So where does this leave me, well i need acknowledge how I'm different to most and play to my strengths. I looked at my job, as an engineer i loved the problem solving side of it, but the admin (report writing) was my nemesis, it also lacked something, i didn't care, it was only the problem solving that engaged me. So i decided I wanted to become a doctor, the role has a lot of features that play to my strengths, i need a high level of intellectual engagement, i love learning, problem solving, and the end product is helping people, being a doctor there's an actual person that you are hopefully making their lived experience better... is there anything more motivating than that, i don't think so.
So that was my plan, i'm going to get into medical school and become a doctor. I needed to do an 'access to HE diploma', which i'm currently working on (which you may have seen referenced in your memory files). Getting into medical school is tough, you have to demonstrate that you are suitable for the role of a doctor, quite rightly so. Part of demonstrating that, it need to show that i have knowledge of what the role of a doctor means. Hence, the volunteering is part of demonstrating that.
However, i don't know now if pursuing that career will be feasible and this stage in my life there are too many obstacles to get past.
1. i've done a degree before, so i can't access a student loan during studies, i also have to cover the tuition fee each year (~£10k).
2. the course is 5 years, not only do i need to financially support myself and my family during that time, i also need to dedicate more than 40+ hours a week to studies (and more during the placement focused years 3-5).
3. I have young children (ages 7 and 9), not only would studying medicine take a lot of my time away from them at these formative years, it would also mean that, as a family, we would also have a huge financial strain as my income would be greatly reduced.
4. my local medical school is Keele university, keele accept the distance learning diploma that i'm doing. However, we maybe moving to Hornsea (Yorkshire) and York-Hull university do not accept distance learning diplomas.
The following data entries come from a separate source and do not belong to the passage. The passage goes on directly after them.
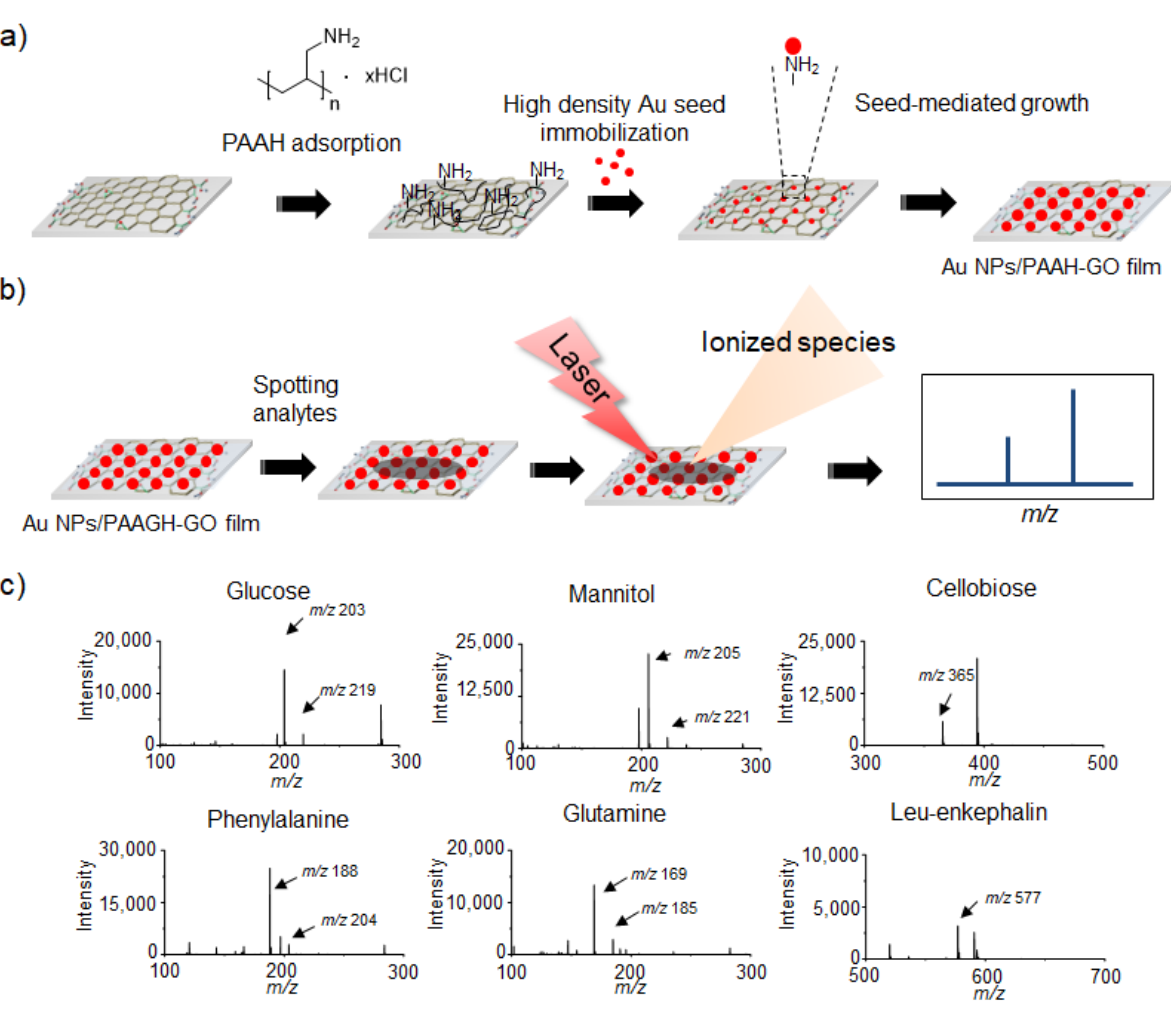
Figure 6. ( a ) Preparation process of Au NPs/PAAH-GO films and ( b ) LDI-TOF-MS analysis process of small molecules on Au NPs/PAAH-GO films. ( c ) LDI-TOF-MS spectra of small molecules such as glucose, mannitol, cellobiose, phenylalanine, glutamine and Leu-enkephalin obtained on Au NPs/PAAH-GO films. Adapted with permission from ref. [82]. Copyright 2012 American Chemical Society.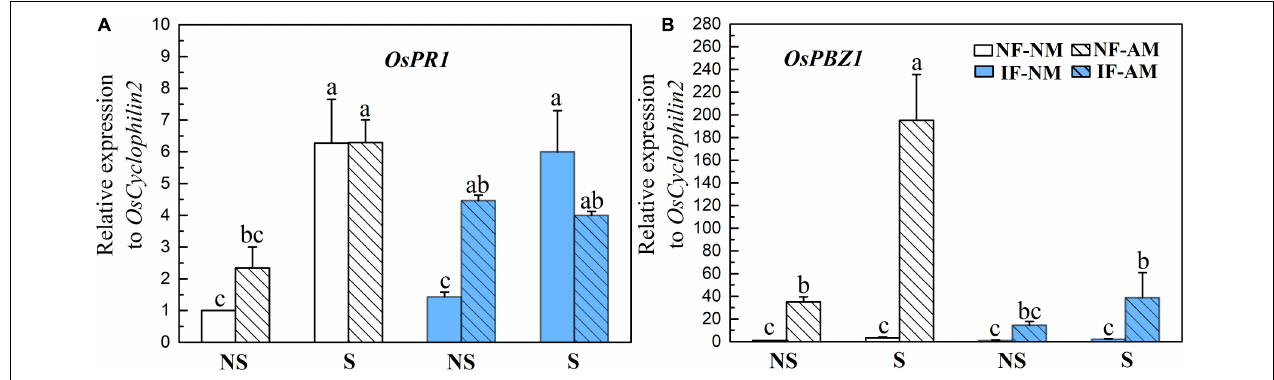
FIGURE 5 | Relative expression levels of defense marker genes OsPR1 (A) and OsPBZ1 (B) in the mycorrhizal (AM) and NM rice roots under different flooding (IF, intermittent flooding, NS, non-flooding) and shading (S, shading, NS, non-shading) conditions in Exp. 2. Guinongzhan (GNZ) was used, and rice plants were harvested at the heading stage. Expression of rice genes are relative to the rice house-keeping gene OsCyclophilin2 . Different letters above the columns indicate significant differences at the P < 0.05 level. Means and standard errors from three replicates are shown.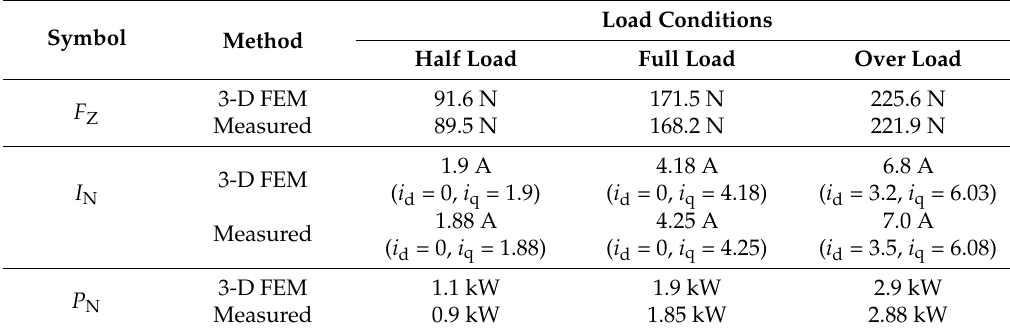
Table 3. Parameter comparison between simulated and experimental results.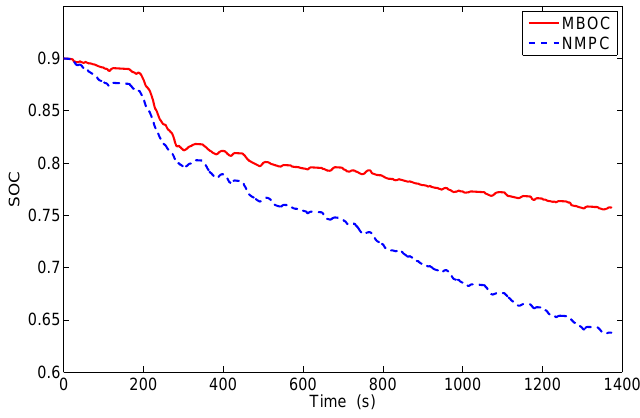
Figure 12. SOC for MBOC and NMPC strategies in ζ = 0 . 82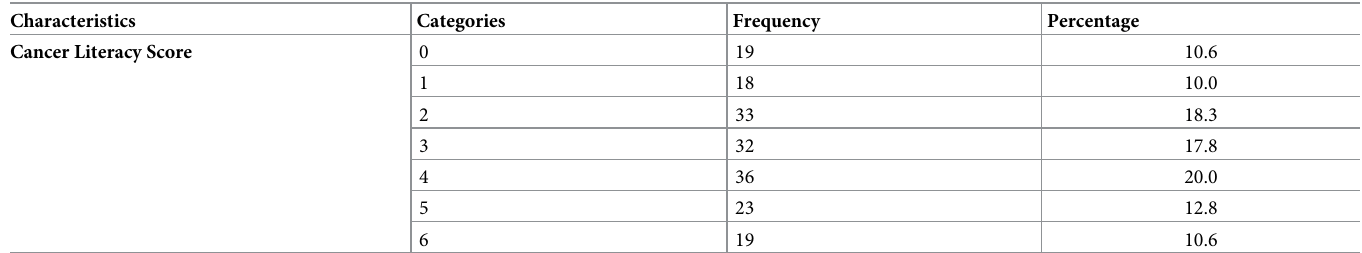
Table 3. Cancer literacy scores among the study participants (n = 180).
5. my aim is to get to consultant level, the formative training before that and that role is my happy place. The intellectual engagement is what i need to keep my adhd happy and stay engaged. But getting there is a long road. That road i about 10-12 years long, of learning but a lot of pure admin really. There is an initial learning curve, but medical school and foundation training, is mainly admin. Proving yourself though admin.
So yeah, now I'm not so sure this is the right path. I could do it, but there are some huge sacrifices for myself and my family, and where i want to be is at least 10-12 years away. If i'd had my diagnosis earlier i would've figured all this out much earlier and i probably would've done medical school in my 30s, that would've been perfect. But at 44, not only are the costs too high, but the pay off is too far away (and getting further if we move to hornsea).
So, where am i now.... I don't think I'm going ahead with medical school, it's not going to work. I do want to pursue a career change, but it still need to figure that bit out.
Diploma, i want to finish this, as i'm genuinely interested in the subject (i love learning curves!). I also may need to do another qualification when i figure out what i'm going to do for a career--it won't look good on any future application if i don't complete it.
lol, thought i needed to give you some context and it turned in to a huge message.